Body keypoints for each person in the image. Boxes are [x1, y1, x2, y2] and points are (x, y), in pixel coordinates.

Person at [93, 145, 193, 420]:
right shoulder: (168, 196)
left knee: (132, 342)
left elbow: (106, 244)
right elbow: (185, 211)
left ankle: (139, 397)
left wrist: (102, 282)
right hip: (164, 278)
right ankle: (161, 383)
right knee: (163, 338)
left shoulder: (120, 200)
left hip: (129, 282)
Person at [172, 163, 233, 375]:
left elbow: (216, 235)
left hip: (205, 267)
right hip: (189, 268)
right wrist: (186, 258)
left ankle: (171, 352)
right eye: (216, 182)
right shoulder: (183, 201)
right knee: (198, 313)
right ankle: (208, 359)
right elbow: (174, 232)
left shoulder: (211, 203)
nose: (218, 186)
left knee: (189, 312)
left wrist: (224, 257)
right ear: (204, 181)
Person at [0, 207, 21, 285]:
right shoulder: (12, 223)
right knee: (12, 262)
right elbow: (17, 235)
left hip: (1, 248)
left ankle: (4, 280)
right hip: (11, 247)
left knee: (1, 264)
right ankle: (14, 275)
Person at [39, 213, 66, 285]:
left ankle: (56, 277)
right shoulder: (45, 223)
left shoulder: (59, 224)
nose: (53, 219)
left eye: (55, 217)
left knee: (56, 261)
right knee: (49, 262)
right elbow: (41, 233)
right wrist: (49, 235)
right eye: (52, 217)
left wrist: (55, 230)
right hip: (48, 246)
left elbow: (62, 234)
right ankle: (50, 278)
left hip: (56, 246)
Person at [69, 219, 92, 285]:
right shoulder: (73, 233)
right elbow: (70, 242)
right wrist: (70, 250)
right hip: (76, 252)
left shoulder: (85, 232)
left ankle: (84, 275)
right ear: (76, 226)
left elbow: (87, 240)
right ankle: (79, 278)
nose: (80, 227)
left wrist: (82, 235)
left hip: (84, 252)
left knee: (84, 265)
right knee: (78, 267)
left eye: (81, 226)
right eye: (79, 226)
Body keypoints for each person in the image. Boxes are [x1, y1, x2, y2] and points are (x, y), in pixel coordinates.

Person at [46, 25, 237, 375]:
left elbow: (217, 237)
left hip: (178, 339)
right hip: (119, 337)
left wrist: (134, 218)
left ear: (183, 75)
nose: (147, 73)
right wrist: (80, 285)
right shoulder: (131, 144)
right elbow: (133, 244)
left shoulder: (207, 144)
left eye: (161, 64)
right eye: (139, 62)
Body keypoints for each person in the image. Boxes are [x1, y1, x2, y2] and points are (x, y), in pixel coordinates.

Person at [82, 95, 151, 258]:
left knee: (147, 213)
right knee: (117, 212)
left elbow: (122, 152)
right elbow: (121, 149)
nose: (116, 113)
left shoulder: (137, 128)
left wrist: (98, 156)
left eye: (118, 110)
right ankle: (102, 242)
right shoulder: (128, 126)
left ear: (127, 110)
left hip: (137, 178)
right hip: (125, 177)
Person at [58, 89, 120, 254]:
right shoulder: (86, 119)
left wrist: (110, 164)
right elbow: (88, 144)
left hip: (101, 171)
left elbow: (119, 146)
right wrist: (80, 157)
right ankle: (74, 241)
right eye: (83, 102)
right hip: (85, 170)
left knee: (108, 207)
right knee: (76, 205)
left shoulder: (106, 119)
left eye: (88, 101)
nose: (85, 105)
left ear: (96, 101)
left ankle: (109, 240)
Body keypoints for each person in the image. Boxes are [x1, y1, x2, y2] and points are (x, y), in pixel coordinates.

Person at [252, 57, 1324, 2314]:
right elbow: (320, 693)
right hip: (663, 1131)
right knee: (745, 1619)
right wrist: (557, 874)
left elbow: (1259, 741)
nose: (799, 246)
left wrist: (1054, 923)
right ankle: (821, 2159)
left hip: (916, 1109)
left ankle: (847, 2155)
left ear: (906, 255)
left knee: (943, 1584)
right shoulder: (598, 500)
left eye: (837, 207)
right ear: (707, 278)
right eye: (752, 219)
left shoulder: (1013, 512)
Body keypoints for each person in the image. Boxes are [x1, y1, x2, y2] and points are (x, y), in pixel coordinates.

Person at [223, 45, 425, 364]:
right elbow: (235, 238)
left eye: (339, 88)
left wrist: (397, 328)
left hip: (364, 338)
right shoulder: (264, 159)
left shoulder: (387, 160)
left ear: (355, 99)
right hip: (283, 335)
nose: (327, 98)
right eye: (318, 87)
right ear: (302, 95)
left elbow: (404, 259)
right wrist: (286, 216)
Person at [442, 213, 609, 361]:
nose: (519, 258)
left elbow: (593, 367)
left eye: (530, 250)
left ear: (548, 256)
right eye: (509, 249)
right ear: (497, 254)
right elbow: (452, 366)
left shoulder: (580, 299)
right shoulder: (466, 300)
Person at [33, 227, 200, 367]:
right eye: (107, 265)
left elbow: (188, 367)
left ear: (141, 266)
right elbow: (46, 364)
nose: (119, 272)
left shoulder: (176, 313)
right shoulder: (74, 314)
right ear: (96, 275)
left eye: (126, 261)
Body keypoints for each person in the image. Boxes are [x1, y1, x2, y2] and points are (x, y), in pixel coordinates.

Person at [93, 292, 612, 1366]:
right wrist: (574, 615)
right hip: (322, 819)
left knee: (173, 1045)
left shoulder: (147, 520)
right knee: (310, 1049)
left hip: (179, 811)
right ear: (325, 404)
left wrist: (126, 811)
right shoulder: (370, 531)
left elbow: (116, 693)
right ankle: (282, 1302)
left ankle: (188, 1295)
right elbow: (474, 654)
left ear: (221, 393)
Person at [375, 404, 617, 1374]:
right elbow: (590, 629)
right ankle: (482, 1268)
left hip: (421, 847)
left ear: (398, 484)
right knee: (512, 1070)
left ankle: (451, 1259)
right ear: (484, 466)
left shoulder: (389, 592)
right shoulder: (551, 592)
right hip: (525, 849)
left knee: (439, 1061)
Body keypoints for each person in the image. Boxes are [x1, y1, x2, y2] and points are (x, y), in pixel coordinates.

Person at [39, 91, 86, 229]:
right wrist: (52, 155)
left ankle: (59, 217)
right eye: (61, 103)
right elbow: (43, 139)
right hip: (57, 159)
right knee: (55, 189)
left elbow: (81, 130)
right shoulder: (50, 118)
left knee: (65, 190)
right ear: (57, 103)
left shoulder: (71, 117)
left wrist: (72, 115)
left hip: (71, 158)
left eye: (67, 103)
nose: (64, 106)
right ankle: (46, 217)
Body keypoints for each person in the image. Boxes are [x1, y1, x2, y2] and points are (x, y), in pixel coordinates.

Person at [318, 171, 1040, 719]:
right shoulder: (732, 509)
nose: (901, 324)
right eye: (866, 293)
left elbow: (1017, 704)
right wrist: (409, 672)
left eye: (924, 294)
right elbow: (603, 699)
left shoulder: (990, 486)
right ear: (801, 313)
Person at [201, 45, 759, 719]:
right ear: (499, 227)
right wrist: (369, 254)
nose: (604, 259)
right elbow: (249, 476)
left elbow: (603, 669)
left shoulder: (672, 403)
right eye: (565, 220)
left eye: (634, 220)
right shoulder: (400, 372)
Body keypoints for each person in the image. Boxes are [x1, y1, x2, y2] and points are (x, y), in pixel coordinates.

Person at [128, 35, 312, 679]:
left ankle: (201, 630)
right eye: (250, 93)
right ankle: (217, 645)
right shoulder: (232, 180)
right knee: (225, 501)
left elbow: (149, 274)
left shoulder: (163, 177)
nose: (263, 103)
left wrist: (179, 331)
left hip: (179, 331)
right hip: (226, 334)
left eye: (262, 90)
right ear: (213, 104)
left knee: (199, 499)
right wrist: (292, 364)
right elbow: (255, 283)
================
▸ **TASK ITEM**
Each entry above is to be transcribed exactly as it was written.

▸ **EXERCISE SOLUTION**
Body keypoints for each person in the image. Boxes are [x1, y1, x2, y2] and points are (x, y), in pixel coordinates.

Person at [93, 145, 193, 420]:
right shoulder: (168, 196)
left knee: (132, 342)
left elbow: (106, 244)
right elbow: (185, 211)
left ankle: (139, 397)
left wrist: (102, 282)
right hip: (164, 278)
right ankle: (161, 383)
right knee: (163, 338)
left shoulder: (120, 200)
left hip: (129, 282)
Person at [172, 163, 233, 375]:
left elbow: (216, 235)
left hip: (205, 267)
right hip: (189, 268)
right wrist: (186, 258)
left ankle: (171, 352)
right eye: (216, 182)
right shoulder: (183, 201)
right knee: (198, 313)
right ankle: (208, 359)
right elbow: (174, 232)
left shoulder: (211, 203)
nose: (218, 186)
left knee: (189, 312)
left wrist: (224, 257)
right ear: (204, 181)
Person at [0, 207, 21, 285]:
right shoulder: (12, 223)
right knee: (12, 262)
right elbow: (17, 235)
left hip: (1, 248)
left ankle: (4, 280)
right hip: (11, 247)
left knee: (1, 264)
right ankle: (14, 275)
Person at [39, 213, 66, 285]:
left ankle: (56, 277)
right shoulder: (45, 223)
left shoulder: (59, 224)
nose: (53, 219)
left eye: (55, 217)
left knee: (56, 261)
right knee: (49, 262)
right elbow: (41, 233)
right wrist: (49, 235)
right eye: (52, 217)
left wrist: (55, 230)
right hip: (48, 246)
left elbow: (62, 234)
right ankle: (50, 278)
left hip: (56, 246)
Person at [69, 219, 92, 285]:
right shoulder: (73, 233)
right elbow: (70, 242)
right wrist: (70, 250)
right hip: (76, 252)
left shoulder: (85, 232)
left ankle: (84, 275)
right ear: (76, 226)
left elbow: (87, 240)
right ankle: (79, 278)
nose: (80, 227)
left wrist: (82, 235)
left hip: (84, 252)
left knee: (84, 265)
right knee: (78, 267)
left eye: (81, 226)
right eye: (79, 226)
Body keypoints for each person in the image. Boxes are [x1, y1, x2, y2] and points are (x, y), in pixel coordinates.

Person at [46, 25, 237, 375]:
left elbow: (217, 237)
left hip: (178, 339)
right hip: (119, 337)
left wrist: (134, 218)
left ear: (183, 75)
nose: (147, 73)
right wrist: (80, 285)
right shoulder: (131, 144)
right elbow: (133, 244)
left shoulder: (207, 144)
left eye: (161, 64)
right eye: (139, 62)
Body keypoints for each person in the image. Boxes are [x1, y1, x2, y2] and points are (x, y), in pixel coordinates.

Person at [82, 95, 151, 258]:
left knee: (147, 213)
right knee: (117, 212)
left elbow: (122, 152)
right elbow: (121, 149)
nose: (116, 113)
left shoulder: (137, 128)
left wrist: (98, 156)
left eye: (118, 110)
right ankle: (102, 242)
right shoulder: (128, 126)
left ear: (127, 110)
left hip: (137, 178)
right hip: (125, 177)
Person at [58, 89, 120, 254]:
right shoulder: (86, 119)
left wrist: (110, 164)
right elbow: (88, 144)
left hip: (101, 171)
left elbow: (119, 146)
right wrist: (80, 157)
right ankle: (74, 241)
right eye: (83, 102)
right hip: (85, 170)
left knee: (108, 207)
right knee: (76, 205)
left shoulder: (106, 119)
left eye: (88, 101)
nose: (85, 105)
left ear: (96, 101)
left ankle: (109, 240)
Body keypoints for each person in the image. Boxes are [x1, y1, x2, y2] and points are (x, y), in pixel coordinates.

Person at [252, 57, 1324, 2314]:
right elbow: (320, 693)
right hip: (663, 1131)
right knee: (745, 1619)
right wrist: (557, 874)
left elbow: (1259, 741)
nose: (799, 246)
left wrist: (1054, 923)
right ankle: (821, 2159)
left hip: (916, 1109)
left ankle: (847, 2155)
left ear: (906, 255)
left knee: (943, 1584)
right shoulder: (598, 500)
left eye: (837, 207)
right ear: (707, 278)
right eye: (752, 219)
left shoulder: (1013, 512)
Body keypoints for each person in the image. Boxes are [x1, y1, x2, y2] and points are (x, y), in pixel coordinates.

Person at [223, 45, 425, 364]:
right elbow: (235, 238)
left eye: (339, 88)
left wrist: (397, 328)
left hip: (364, 338)
right shoulder: (264, 159)
left shoulder: (387, 160)
left ear: (355, 99)
right hip: (283, 335)
nose: (327, 98)
right eye: (318, 87)
right ear: (302, 95)
left elbow: (404, 259)
right wrist: (286, 216)
Person at [442, 213, 609, 361]:
nose: (519, 258)
left elbow: (593, 367)
left eye: (530, 250)
left ear: (548, 256)
right eye: (509, 249)
right ear: (497, 254)
right elbow: (452, 366)
left shoulder: (580, 299)
right shoulder: (466, 300)
Person at [33, 227, 200, 367]:
right eye: (107, 265)
left elbow: (188, 367)
left ear: (141, 266)
right elbow: (46, 364)
nose: (119, 272)
left shoulder: (176, 313)
right shoulder: (74, 314)
right ear: (96, 275)
left eye: (126, 261)
Body keypoints for each person in the image. Boxes are [x1, y1, x2, y2] and points are (x, y), in pixel coordinates.

Person at [93, 292, 612, 1366]:
right wrist: (574, 615)
right hip: (322, 819)
left knee: (173, 1045)
left shoulder: (147, 520)
right knee: (310, 1049)
left hip: (179, 811)
right ear: (325, 404)
left wrist: (126, 811)
right shoulder: (370, 531)
left elbow: (116, 693)
right ankle: (282, 1302)
left ankle: (188, 1295)
right elbow: (474, 654)
left ear: (221, 393)
Person at [375, 404, 617, 1374]:
right elbow: (590, 629)
right ankle: (482, 1268)
left hip: (421, 847)
left ear: (398, 484)
right knee: (512, 1070)
left ankle: (451, 1259)
right ear: (484, 466)
left shoulder: (389, 592)
right shoulder: (551, 592)
right hip: (525, 849)
left knee: (439, 1061)
Body keypoints for each person in the image. Boxes are [x1, y1, x2, y2] and points are (x, y), in pixel coordinates.

Person at [39, 91, 86, 229]:
right wrist: (52, 155)
left ankle: (59, 217)
right eye: (61, 103)
right elbow: (43, 139)
right hip: (57, 159)
right knee: (55, 189)
left elbow: (81, 130)
right shoulder: (50, 118)
left knee: (65, 190)
right ear: (57, 103)
left shoulder: (71, 117)
left wrist: (72, 115)
left hip: (71, 158)
left eye: (67, 103)
nose: (64, 106)
right ankle: (46, 217)
Body keypoints for each person in the image. Boxes are [x1, y1, x2, y2] and points are (x, y), in pixel coordinates.

Person at [318, 171, 1040, 719]:
right shoulder: (732, 509)
nose: (901, 324)
right eye: (866, 293)
left elbow: (1017, 704)
right wrist: (409, 672)
left eye: (924, 294)
right elbow: (603, 699)
left shoulder: (990, 486)
right ear: (801, 313)
Person at [201, 45, 759, 719]:
right ear: (499, 227)
right wrist: (369, 254)
nose: (604, 259)
right elbow: (249, 476)
left elbow: (603, 669)
left shoulder: (672, 403)
right eye: (565, 220)
left eye: (634, 220)
right shoulder: (400, 372)
Body keypoints for each person in the image. Boxes are [x1, y1, x2, y2] and points are (x, y), in pixel coordinates.

Person at [128, 35, 312, 679]:
left ankle: (201, 630)
right eye: (250, 93)
right ankle: (217, 645)
right shoulder: (232, 180)
right knee: (225, 501)
left elbow: (149, 274)
left shoulder: (163, 177)
nose: (263, 103)
left wrist: (179, 331)
left hip: (179, 331)
right hip: (226, 334)
left eye: (262, 90)
right ear: (213, 104)
left knee: (199, 499)
right wrist: (292, 364)
right elbow: (255, 283)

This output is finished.